Look at empathy from another angle. The famous photo of a young woman in what has to be one of the most personal, gut wrenching, life altering moments of her life has now become emblematic of the ghastly event. Did you ask her permission to invade her privacy like that? Did you or your peers display an ounce of empathy in blasting that photo all over the world? If she gave permission, that is one thing, but my studies in Communications in college leave to believe you didn’t. That you hunted down an image of raw emotion to represent and induce the same in the reader.

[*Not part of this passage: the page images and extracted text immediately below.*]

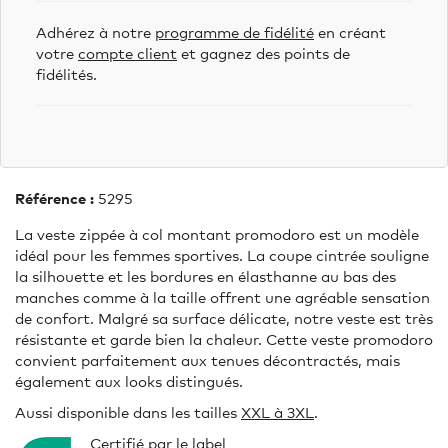
Adhérez à notre
programme de fidélité
en créant
votre
compte client
et gagnez des points de
fidélités.
Référence :
5295
La veste zippée à col montant promodoro est un modèle
idéal pour les femmes sportives. La coupe cintrée souligne
la silhouette et les bordures en élasthanne au bas des
manches comme à la taille offrent une agréable sensation
de confort. Malgré sa surface délicate, notre veste est très
résistante et garde bien la chaleur. Cette veste promodoro
convient parfaitement aux tenues décontractés, mais
également aux looks distingués.
Aussi disponible dans les tailles
XXL à 3XL
.
Certifié par le label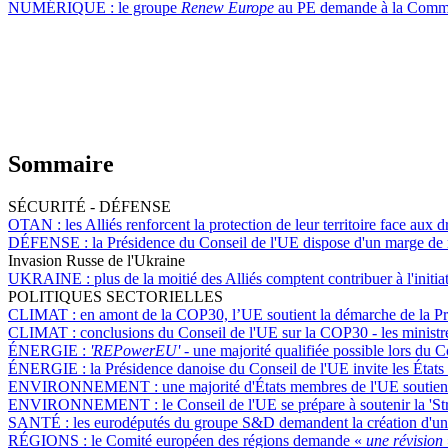
NUMÉRIQUE :
le groupe
Renew Europe
au PE demande à la Commis
Sommaire
SÉCURITÉ - DÉFENSE
OTAN :
les Alliés renforcent la protection de leur territoire face aux 
DÉFENSE :
la Présidence du Conseil de l'UE dispose d'un marge de m
Invasion Russe de l'Ukraine
UKRAINE :
plus de la moitié des Alliés comptent contribuer à l'initia
POLITIQUES SECTORIELLES
CLIMAT :
en amont de la COP30, l’UE soutient la démarche de la Pré
CLIMAT :
conclusions du Conseil de l'UE sur la COP30 - les ministre
ÉNERGIE :
'REPowerEU' -
une majorité qualifiée possible lors du C
ÉNERGIE :
la Présidence danoise du Conseil de l'UE invite les États
ENVIRONNEMENT :
une majorité d'États membres de l'UE soutienn
ENVIRONNEMENT :
le Conseil de l'UE se prépare à soutenir la 'St
SANTÉ :
les eurodéputés du groupe S&D demandent la création d'un
RÉGIONS :
le Comité européen des régions demande «
une révision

And you were anything but empathetic in doing so.
Please, let these hurting families have space and time to grieve and attempt to heal.
But regarding linking autism and violence, the damage is done. “The horse is out of the barn.” And I had the unpleasant experience of watching my daughter suddenly melt into a million tears yesterday afternoon, worried that “they” will be coming after everyone with Asperger’s, now. And, no, we did not plant that idea in her. Hardly. How dare you even think such an atrocious thought! We have barely discussed with her this incident and the media’s reckless connection to autism. All we did was mention to her that you were linking the two, and that she needed to be aware of what others will be saying as a result. Nothing more, nothing less. She is old enough to search out and read your news anytime she wishes.
Still, her emotions are raw and she’s rather unsettled. And she does hurt for those children, those educators, and their families. She’s a smart kid, and nominated for one of the most prestigious summer schools in the country. She didn’t get the nomination just by being highly intelligent. She received it because of that intelligence coupled with who she is as a person.
And she will make such a positive impact on the world that we will all be better off.
And so will countless other individuals on the Autism Spectrum.
And so have countless individuals on the Autism Spectrum.
Dear Media, you owe the Autism Community an apology. We’re a diverse bunch, and we are forgiving, yet we refuse to be the new scapegoat.
It’s up to you.
Published Author, Speaker and mom of a daughter with Asperger's
For those who are reporting responsibly - thank you from the bottom of our hearts.